Mr. Green has served as Assistant Secretary of State for East Asian and Pacific Affairs since 1969. A ranking Asian specialist, Mr. Green began his long and distinguished diplomatic career as private secretary to the American Ambassador to Japan, Joseph Grew, in 1939. Among his other important posts were Counsel General in Hong Kong from 1961 to 1963, Deputy Assistant Secretary of State for East Asian and Pacific Affairs from 1963 to 1965, and Ambassador to Indonesia from 1965 to 1969.

Mr. GREEN. Mr. Chairman, and members of the committee, I welcome this opportunity to discuss relations between the United States and the People's Republic of China, and the impact of recent developments on other countries in the area.

As for my colleagues at the table, I might say it is rare for a Yale man to be in such distinguished Harvard company.

When I appeared before this committee on October 6, 1970, I said: "We consider it in everyone's interest that China become more closely associated with attempts to solve many of the pressing problems of global concern. At the same time we would also welcome improvement in our bilateral relations with Peking." With regard to the question of the Republic of China on Taiwan, I said: "Both our word and our national interest require that we stand by our treaty commitment

to the Republic of China and continue to be associated with that Government in pursuit of those goals we hold in common. We hope Peking can be persuaded, on this basis, to set aside the issue of Taiwan so that we can explore the possibilities for removing other sources of tension and improving relations between us." As far as the dispute between Peking and Taipei is concerned, I said that we strongly believe that these issues should be resolved without resort to the use of force, that time would be required to resolve this issue and that it should be resolved in accordance with the wishes of the people on both sides of the Taiwan Strait.

THE PEKING SUMMIT

I have no reason to alter in any way the judgments and positions in U.S. policy quoted above. They stand. But a number of major developments have subsequently occurred in United States-Chinese relations, especially the recent summit meeting in Peking. I shall not treat with all these recent developments for they are amply covered in President Nixon's foreign policy report to the Congress in February 1972 and in Secretary Rogers' subsequent report entitled "Foreign Policy 1971." My focus today will be on the significance of the President's trip to China and on the impact of that visit on the countries of East Asia, which I visited at the President's request immediately following the Peking visit.

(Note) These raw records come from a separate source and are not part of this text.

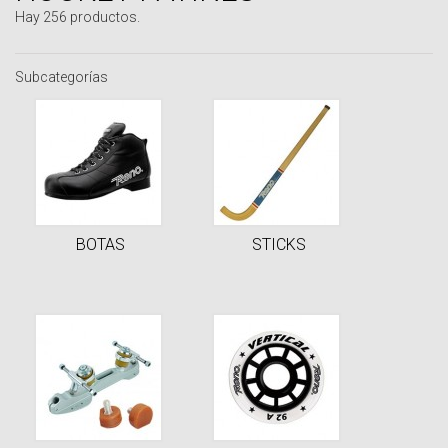
Hay 256 productos.
Subcategorías
BOTAS
STICKS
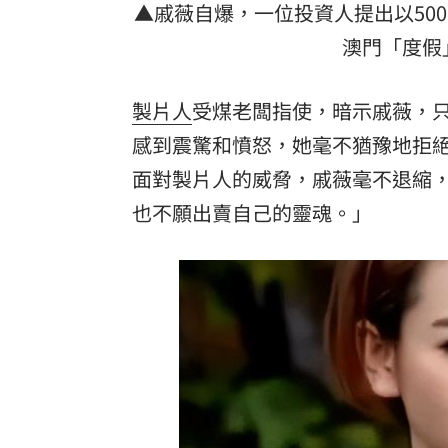
▲戚薇自爆，一位投資人提出以50
澳門「度假
製片人
受煤老闆指使，暗示戚薇，
感到震驚和憤怒，她毫不猶豫地拒
面對製片人的威脅，戚薇毫不退縮
也不願出賣自己的靈魂。」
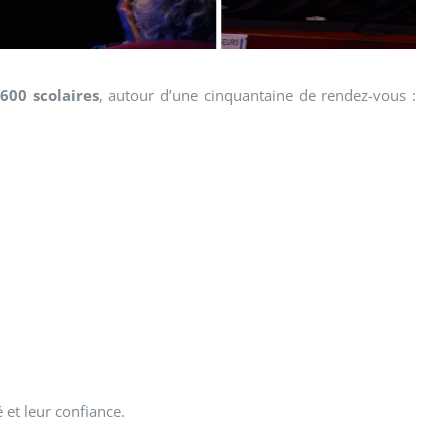
t
600 scolaires
, autour d’une cinquantaine de rendez-vous :
 et leur confiance.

Probably no major diplomatic move undertaken by the United States in the postwar era has met with such near-universal approval as the President's efforts to establish a new relationship with the People's Republic of China. No one doubts that in the coming decade China will play a key role in events in Asia and will have a major part in shaping its future. Indeed, its voice will increasingly be heard also in world councils. Virtually everyone, at home and abroad, had become convinced that it was imperative, in the interest of a safer world community in the nuclear age, that the United States and China seek a relationship in which vital issues could be discussed between them in a calm and reasonable atmosphere. This has now been done.

The world has rightly viewed this development as a policy watershed so far as the United States is concerned. It is not, however, a sudden, radical shift in policy. The meeting at the summit was the culmination of a long series of carefully planned and executed steps which were initiated as soon as President Nixon took office-and which, I might add, had been, in varying degrees, long recommended by some U.S. scholars and Foreign Service professionals.

Most of these steps were openly taken, for all the world to note. Among these were the gradual relaxation or elimination of trade and travel restrictions, largely the legacy of the Korean war period; progressive elimination of polemics in public statements about the People's Republic of China, and statements by high government officials of our desire for improved relations; the President's public mention of the fact that he would like at some point to visit China, and Edgar Snow's published report that Chairman Mao has said the President would be welcome.